The report makes 20 recommendations.  One recommendation was made by the Advocate’s Office and another was jointly supported by both offices.  Among others, the recommendations include the following:

  • The Ontario Provincial Advocate for Children and Youth recommends that this report be shared with provincial/territorial counterparts, including Ministries responsible for community safety and correctional services and child and youth services in order to identify gaps and opportunities for improvement of provincial/territorial services.
  • The Correctional Investigator recommends that federal corrections implement a presumptive prohibition on the use of administrative segregation for young adults under the age of 21.  This presumptive prohibition should be incorporated into law.

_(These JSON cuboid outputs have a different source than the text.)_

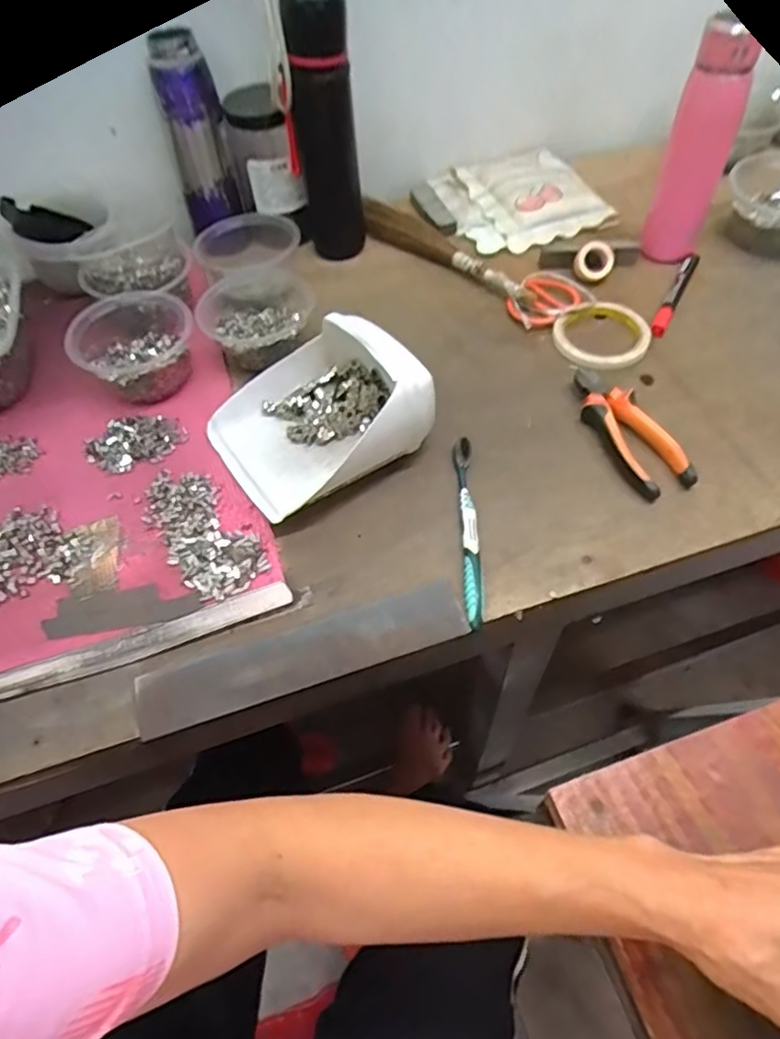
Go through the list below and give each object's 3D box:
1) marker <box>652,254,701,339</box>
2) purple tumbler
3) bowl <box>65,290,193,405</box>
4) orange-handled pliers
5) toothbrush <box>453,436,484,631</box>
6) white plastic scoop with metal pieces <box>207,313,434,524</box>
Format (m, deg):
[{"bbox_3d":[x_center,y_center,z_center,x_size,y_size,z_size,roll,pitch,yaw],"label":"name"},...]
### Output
[{"bbox_3d":[0.311,-0.247,0.678,0.015,0.010,0.151,24,60,18],"label":"marker"},{"bbox_3d":[-0.209,-0.413,0.672,0.063,0.189,0.075,-13,56,-5],"label":"purple tumbler"},{"bbox_3d":[-0.247,-0.171,0.609,0.101,0.059,0.103,-2,56,2],"label":"bowl"},{"bbox_3d":[0.214,-0.084,0.567,0.049,0.024,0.145,-21,57,-11],"label":"orange-handled pliers"},{"bbox_3d":[0.066,0.003,0.521,0.015,0.009,0.179,-1,56,3],"label":"toothbrush"},{"bbox_3d":[-0.066,-0.095,0.548,0.172,0.088,0.149,-30,59,-16],"label":"white plastic scoop with metal pieces"}]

  • The Correctional Investigator recommends that some institutional and community Parole Officers, with a special aptitude and interest for working with young adults, be specially trained as youth care counsellors. 
  • The Correctional Investigator recommends that CSC develop a separate Commissioner’s Directive specific to young adult offenders which ensures that the specific needs and interests of this group, including racialized young adults, are identified and met.
  • We recommend that the current study be brought forward to the Federal-Provincial-Territorial Ministers Responsible for Justice and Public Safety for review and consideration.